Eddie shows Grace the invitation. “Look,” he says. “Bart Quinn’s birthday party at the VFW on Halloween!” He tries to tamp down his enthusiasm, but it’s difficult. He’s thrilled that the Quinns haven’t forsaken him. There are others on the island who have either shunned him or given him the stink eye. Philip Meier from Nantucket Bank, for one. Eddie bumped into him at the post office, and Philip walked by Eddie without so much as a hello. And don’t get Eddie started on his former office manager, Eloise Coffin. Eddie would love to key Eloise’s car, but she drives a twelve-year-old Hyundai, so it would hardly be worth it. When Eddie went to jail, it was Eloise who talked to the press.

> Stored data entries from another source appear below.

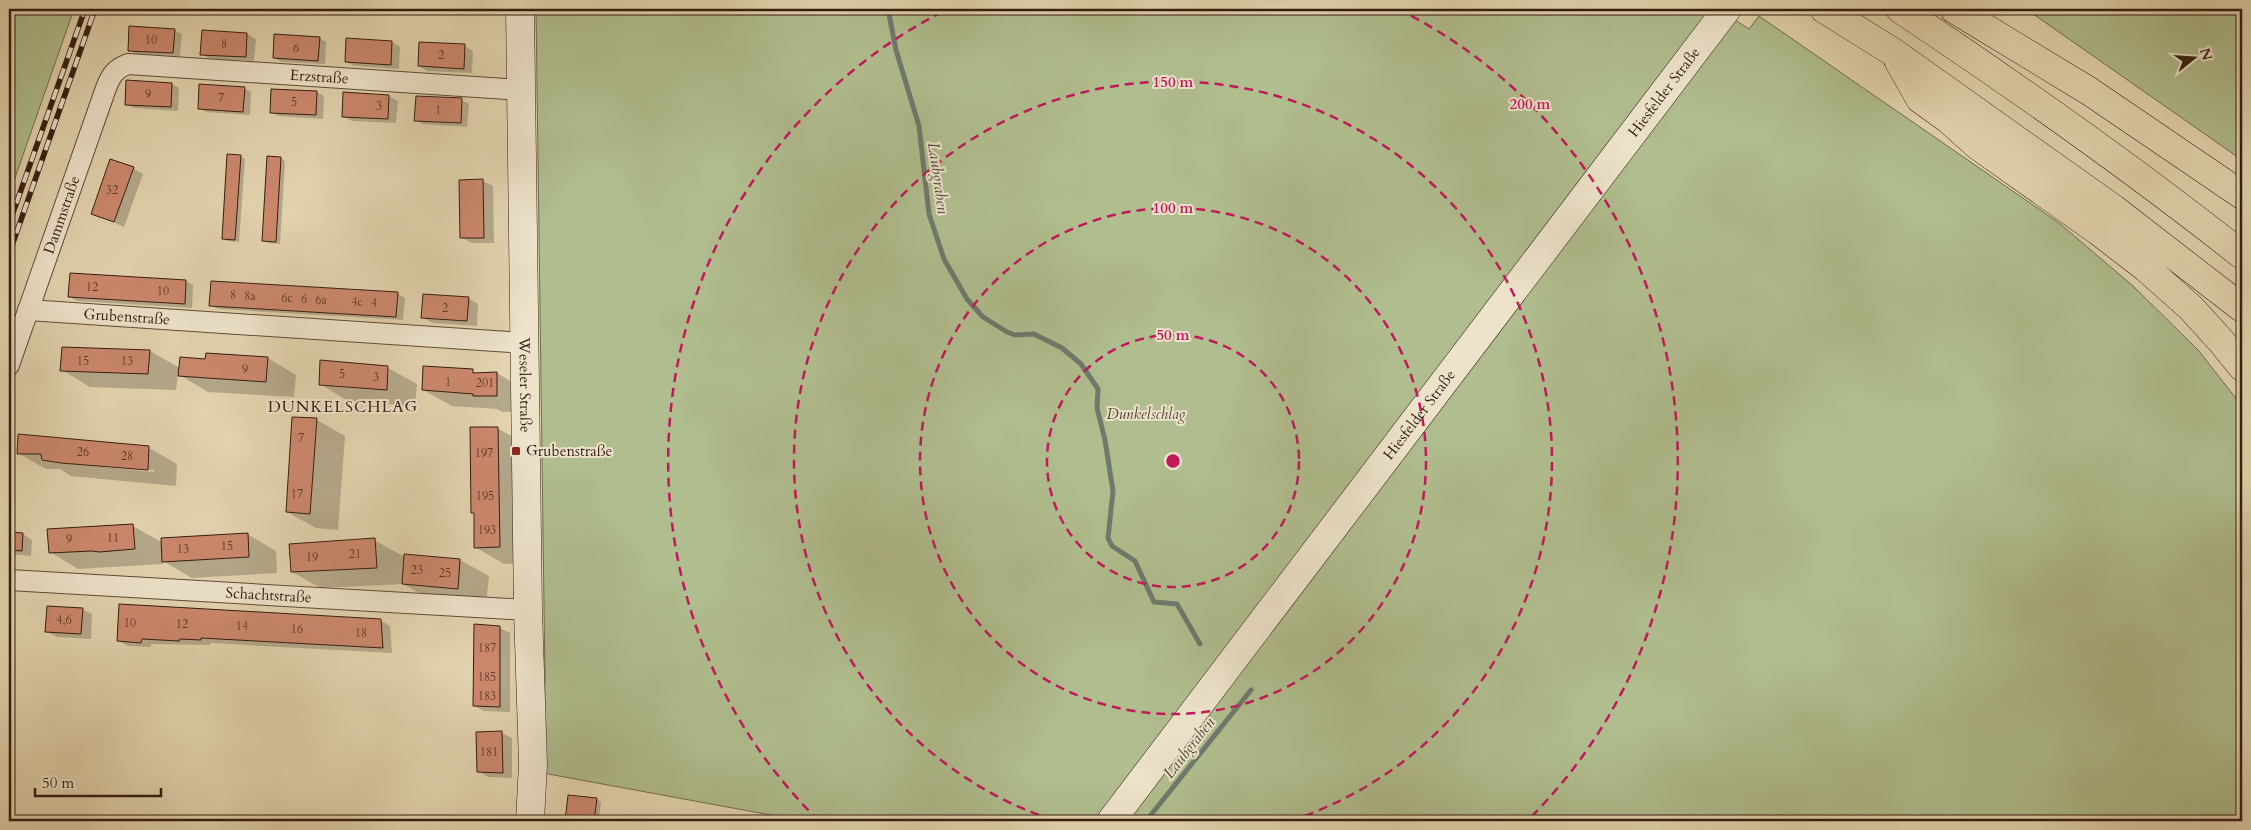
<svg xmlns="http://www.w3.org/2000/svg" width="2251" height="830" font-family="Cardo,serif">
<style>
.green{fill:#b0bd8e;stroke:#726d4f}
.shadow{fill:#0003;fill-rule:evenodd}
.lines{fill:none;stroke-linecap:round;stroke-linejoin:round}
.stream{stroke:#6e7a6c;stroke-width:5}
.building{fill:#cc886d;stroke:#341d10}
.street-casing{stroke:#604b38;stroke-width:22}
.secondary-casing{stroke:#341d10;stroke-width:29}
.highway-casing{stroke:#341d10;stroke-width:29}
.street{stroke:#ede3cb;stroke-width:20}
.secondary{stroke:#ede3cb;stroke-width:28}
.highway{stroke:#e3d4af;stroke-width:28}
.rail-casing{stroke:#341d10;stroke-width:5.5}
.rail{stroke:#ede3cb;stroke-width:4;stroke-dasharray:11;stroke-linecap:butt}
.ring{fill:none;stroke:#c2185b;stroke-width:2.5;stroke-dasharray:9 6}
.poi-dot{fill:#8f2418;stroke:#ede3cb;stroke-width:2}
.labels{text-anchor:middle;dominant-baseline:central;stroke-width:4;stroke-linejoin:round;paint-order:stroke}
.number-label{font-size:12px;fill:#5a3827}
.street-label{font-size:15px;fill:#341d10;stroke:#ede3cb}
.park-label{font-size:15px;font-style:italic;fill:#534530;stroke:#ede3cb}
.poi-label{font-size:15px;fill:#341d10;stroke:#ede3cb;text-anchor:start}
.water-label{font-size:16px;font-style:italic;fill:#514c3e;stroke:#ede3cb}
.neighbourhood-label{font-size:16px;letter-spacing:1px;fill:#341d10;stroke:#ede3cb}
.centre{fill:#c2185b;stroke:#ede3cb;stroke-width:2.5}
.ring-label{font-size:15px;text-anchor:middle;font-weight:bold;fill:#c2185b;stroke:#ede3cb;stroke-width:4;stroke-linejoin:round;paint-order:stroke}
</style>
<rect width="100%" height="100%" fill="#e3d4af"/>
<filter id="stains"><feTurbulence type="fractalNoise" baseFrequency=".004" numOctaves="4"/><feColorMatrix values="0 0 0 0 .2 0 0 0 0 .09 0 0 0 0 .02 0 0 0 .5 -.17"/></filter>
<radialGradient id="worn" r=".72"><stop offset=".6" stop-color="#630" stop-opacity="0"/><stop offset="1" stop-color="#630" stop-opacity=".3"/></radialGradient>
<path class="green" d="M9,9h65l-65,186z
M536,9h1182l31,20 10,-13 300,207 74,63 65,64 44,56v415h-1439l-260,-48 2,-94z
M2026,9h216v151z"/>
<path class="shadow" d="M174,30l8,4 -2,22 -44,-2 -7,-4z
M203,31l44,3 9,5 -2,22 -44,-2 -8,-5z
M319,38l7,4 -1,22 -44,-2 -7,-4z
M392,42l8,5 -1,22 -44,-3 -9,-4z
M465,46l8,5 -1,22 -45,-2 -8,-5z
M172,84l7,4 -1,23 -45,-3 -7,-4z
M244,88l7,4 -1,23 -44,-3 -7,-4z
M317,92l7,4 -1,23 -45,-3 -7,-4z
M345,93l44,3 9,5 -2,22 -44,-2 -9,-5z
M461,100l8,4 -2,23 -44,-3 -7,-4z
M240,156l5,3 -6,83 -12,-1 -4,-3z
M281,158l4,3 -5,83 -12,-1 -5,-3z
M133,168l10,6 -19,53 -31,-14z
M460,181h23l10,5 1,57h-23l-10,-6z
M186,281l7,4 -1,23 -115,-7 -7,-4z
M398,294l7,4 -2,22 -185,-11 -7,-4z
M468,298l10,6 -1,22 -44,-3 -10,-5z
M150,351l30,17 26,-8 62,-2 28,17 -2,22 -86,-5 -30,-18 -2,16 -86,-3 -28,-17z
M322,361l66,7 29,16 -2,22 -67,-5 -28,-17z
M472,371l6,3 19,-1 28,17v21l-23,1 -5,-3 -45,-3 -29,-16z
M317,420l28,16 -7,94 -22,-2 -29,-16z
M497,428l29,16 2,119 -24,1 -29,-17v-33l-2,-2z
M149,448l28,16 -1,22 -105,-10 -11,-7h-14l-28,-16zM51,460l103,10v2l-100,-10z
M133,526l30,17 84,-9 29,17 1,22 -85,5 -29,-17v3l-85,5 -28,-17z
M9,533l14,1 9,6 -1,16 -22,-2z
M374,540l31,17v-2l55,5 29,16 -3,29 -55,-5 -28,-16 -82,4 -29,-16z
M82,609l10,5 -1,25 -34,-2 -10,-5z
M380,620l10,6 2,27 -182,-10v2l-59,-1v3l-23,-1 -10,-6z
M500,628l10,5v79l-26,-1 -10,-5z
M478,733h24l10,5v40l-24,-1 -10,-6z
M569,797l28,2 4,3 -2,19h-32z"/>
<g class="lines">
<path class="stream" d="M888,9l8,41 23,76 10,88 15,45 23,40 16,18 24,15 8,3 19,-1 28,14 19,16 17,25 -1,19 8,32 8,51 -5,47 4,8 23,15 19,41 23,2 23,40
M1146,821l105,-131"/>
</g>
<path class="building" d="M129,26l46,3 -2,24 -45,-2z
M202,30l45,3 -1,24 -46,-2z
M274,34l46,3 -2,24 -45,-3z
M346,38l46,3 -1,24 -46,-3z
M419,42l46,2 -1,25 -46,-3z
M126,80l46,3 -1,24 -46,-2z
M199,84l46,3 -2,25 -45,-3z
M271,89l46,2 -1,24 -46,-2z
M343,92l46,3 -1,24 -46,-2z
M416,96l46,2 -1,25 -47,-2z
M227,154l14,1 -6,85 -13,-1z
M267,156l14,1 -5,85 -14,-1z
M110,159l24,8 -20,55 -23,-8z
M483,179l1,59h-24l-1,-58z
M70,273l116,7 -1,24 -117,-7z
M211,281l187,11 -2,25 -187,-11z
M423,294l46,3 -2,24 -46,-3z
M62,347l88,3 -2,24 -88,-3z
M206,353l62,4 -2,25 -88,-6 2,-19 25,2z
M320,360l68,6 -1,24 -68,-5z
M423,366l50,3v4l24,-1v24h-24v-2l-51,-4z
M292,417l25,1 -7,96 -24,-2z
M470,427h28l2,120 -26,1v-35h-3z
M18,434l131,12 -1,24 -87,-7 -19,-3 -1,-6h-24z
M133,524l2,25 -36,3 -7,-1 -43,2 -2,-24z
M9,532l14,1 -1,18 -13,-1z
M248,533l1,24 -87,5 -1,-24z
M375,538l2,30 -86,4 -2,-28z
M404,554l56,5 -2,30 -56,-5z
M119,604l262,15 2,29 -182,-10v2l-21,-1 -1,2 -37,-2 -1,4 -24,-2z
M47,606l36,2 -2,26 -36,-2z
M474,624l26,2v81l-27,-1z
M502,731l1,42 -26,-1 -1,-40z
M568,795l29,3 -3,23h-29z"/>
<g class="lines">
<g class="street-casing">
<g id="street">
<path id="s1" d="M28,310l496,33"/>
<path id="s2" d="M9,365l97,-277c5,-13 9,-19 22,-24l393,26"/>
<path id="s3" d="M9,580l519,30"/>
</g>
</g>
<g class="secondary-casing">
<g id="secondary">
<path id="s4" d="M520,9l8,601 5,154 -3,57"/>
<path id="s5" d="M1111,821l616,-812"/>
</g>
</g>
<g class="highway-casing">
<path id="highway" d="M1824,9l69,43 221,157 128,99
M1900,9c117,78 232,159 342,246
M1954,9l135,82 153,104
M1898,60l22,39 29,21 29,26 120,85 48,37 45,40 30,33 21,26"/>
</g>
<use href="#street" class="street"/>
<use href="#secondary" class="secondary"/>
<use href="#highway" class="highway"/>
<g class="rail-casing">
<path id="rail" d="M9,224l76,-215
M9,254l86,-245"/>
</g>
<use href="#rail" class="rail"/>
</g>
<g class="ring">
<circle cx="1173" cy="461" r="126"/>
<circle cx="1173" cy="461" r="253"/>
<path d="M1053 820A379 379 0 1 1 1293 820"/>
<path d="M819 821A505 505 0 0 1 948 9M1398 9A505 505 0 0 1 1527 821"/>
</g>
<rect class="poi-dot" x="511" y="446" width="10" height="10" rx="2.5"/>
<g class="labels">
<g class="number-label">
<text x="151" y="40">10</text>
<text x="224" y="44">8</text>
<text x="296" y="48">6</text>
<text x="441" y="55">2</text>
<text x="148" y="94">9</text>
<text x="221" y="98">7</text>
<text x="294" y="102">5</text>
<text x="379" y="106">3</text>
<text x="438" y="110">1</text>
<text x="112" y="190">32</text>
<text x="92" y="287">12</text>
<text x="163" y="291">10</text>
<text x="233" y="295">8</text>
<text x="250" y="296">8a</text>
<text x="287" y="298">6c</text>
<text x="304" y="299">6</text>
<text x="321" y="300">6a</text>
<text x="357" y="302">4c</text>
<text x="374" y="303">4</text>
<text x="445" y="308">2</text>
<text x="83" y="361">15</text>
<text x="127" y="361">13</text>
<text x="245" y="369">9</text>
<text x="342" y="374">5</text>
<text x="376" y="377">3</text>
<text x="448" y="382">1</text>
<text x="485" y="383">201</text>
<text x="301" y="438">7</text>
<text x="83" y="452">26</text>
<text x="484" y="453">197</text>
<text x="127" y="456">28</text>
<text x="297" y="494">17</text>
<text x="485" y="496">195</text>
<text x="487" y="530">193</text>
<text x="113" y="538">11</text>
<text x="69" y="539">9</text>
<text x="227" y="546">15</text>
<text x="183" y="549">13</text>
<text x="355" y="554">21</text>
<text x="312" y="557">19</text>
<text x="417" y="570">23</text>
<text x="445" y="573">25</text>
<text x="64" y="620">4,6</text>
<text x="130" y="623">10</text>
<text x="182" y="624">12</text>
<text x="242" y="626">14</text>
<text x="297" y="629">16</text>
<text x="361" y="633">18</text>
<text x="487" y="648">187</text>
<text x="487" y="677">185</text>
<text x="487" y="696">183</text>
<text x="489" y="752">181</text>
</g>
<g class="street-label">
<text stroke="none"><textPath href="#s2" startOffset="519">Erzstraße</textPath></text>
<text stroke="none"><textPath href="#s5" startOffset="915">Hiesfelder Straße</textPath></text>
<text stroke="none"><textPath href="#s2" startOffset="159">Dammstraße</textPath></text>
<text stroke="none"><textPath href="#s1" startOffset="99">Grubenstraße</textPath></text>
<text stroke="none"><textPath href="#s4" startOffset="376">Weseler Straße</textPath></text>
<text stroke="none"><textPath href="#s5" startOffset="510">Hiesfelder Straße</textPath></text>
<text stroke="none"><textPath href="#s3" startOffset="260">Schachtstraße</textPath></text>
</g>
<g class="park-label">
<text x="1146" y="414">Dunkelschlag</text>
</g>
<g class="poi-label">
<text x="526" y="451">Grubenstraße</text>
</g>
<g class="water-label">
<text transform="translate(938 178) rotate(82)">Laubgraben</text>
<text transform="translate(1189 748) rotate(-52)">Laubgraben</text>
</g>
<g class="neighbourhood-label">
<text x="343" y="407">DUNKELSCHLAG</text>
</g>
</g>
<circle cx="1173" cy="461" r="8" class="centre"/>
<g class="ring-label">
<text x="1173" y="87">150 m</text>
<text x="1530" y="109">200 m</text>
<text x="1173" y="213">100 m</text>
<text x="1173" y="340">50 m</text>
</g>
<rect width="2251" height="830" fill="none" stroke="#e3d4af" stroke-width="30"/>
<rect x="10" y="10" width="2231" height="810" fill="none" stroke="#341d10" stroke-width="2.5"/>
<rect x="15" y="15" width="2221" height="800" fill="none" stroke="#341d10"/>
<g transform="translate(2194 58) rotate(73)" stroke="#ede3cb" stroke-width="4" paint-order="stroke">
<path d="M0-4L9 19L0 12L-9 19Z" fill="#341d10"/>
<text y="-8" font-size="14" font-weight="bold" text-anchor="middle" fill="#341d10">N</text>
</g>
<path d="M35 788v8h126v-8" fill="none" stroke="#341d10" stroke-width="2.5"/>
<text x="42" y="788" font-size="15" fill="#341d10" stroke="#ede3cb" stroke-width="4" paint-order="stroke">50 m</text>
<rect width="100%" height="100%" filter="url(#stains)"/>
<rect width="100%" height="100%" fill="url(#worn)"/>
</svg>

“Halloween?” Grace says. She takes the invitation from Eddie and puts on her reading glasses. The reading glasses are new since Eddie went to jail, as is all the gray in the part of her hair. One of the infinite number of things Eddie feels guilty about is causing Grace to look middle aged. “I can’t go.”

“You can’t?” Eddie says. He feels a sense of panic. They’ve been invited to a party by the Quinns, which may lead to an invitation to the Quinns’ annual Christmas Eve party. That would really restore Eddie’s social credentials. They have to go. “Why not?”

“I’m working up the alley,” Grace says. “I’m in charge of giving out the candy to the trick-or-treaters. I’ve been doing it for years.”

Doing it for years? The phrase “up the alley” annoys Eddie. “Up the alley” means Academy Hill, the former school that is now fixed-income housing for elders. It’s a hundred yards from the teensy-tiny cottage Grace bought on Lily Street, up Snake Alley. Grace has been volunteering at Academy Hill since Eddie went away. She may have worked there last Halloween and possibly the Halloween before that, but this hardly qualifies as “doing it for years.” However, Eddie holds his tongue. He promised himself in jail that, as far as Grace was concerned, he would be a new man—a kind, patient, and attentive husband. He will not belittle Grace’s charity work. He will not ask her to skip it. But what will he do about the party?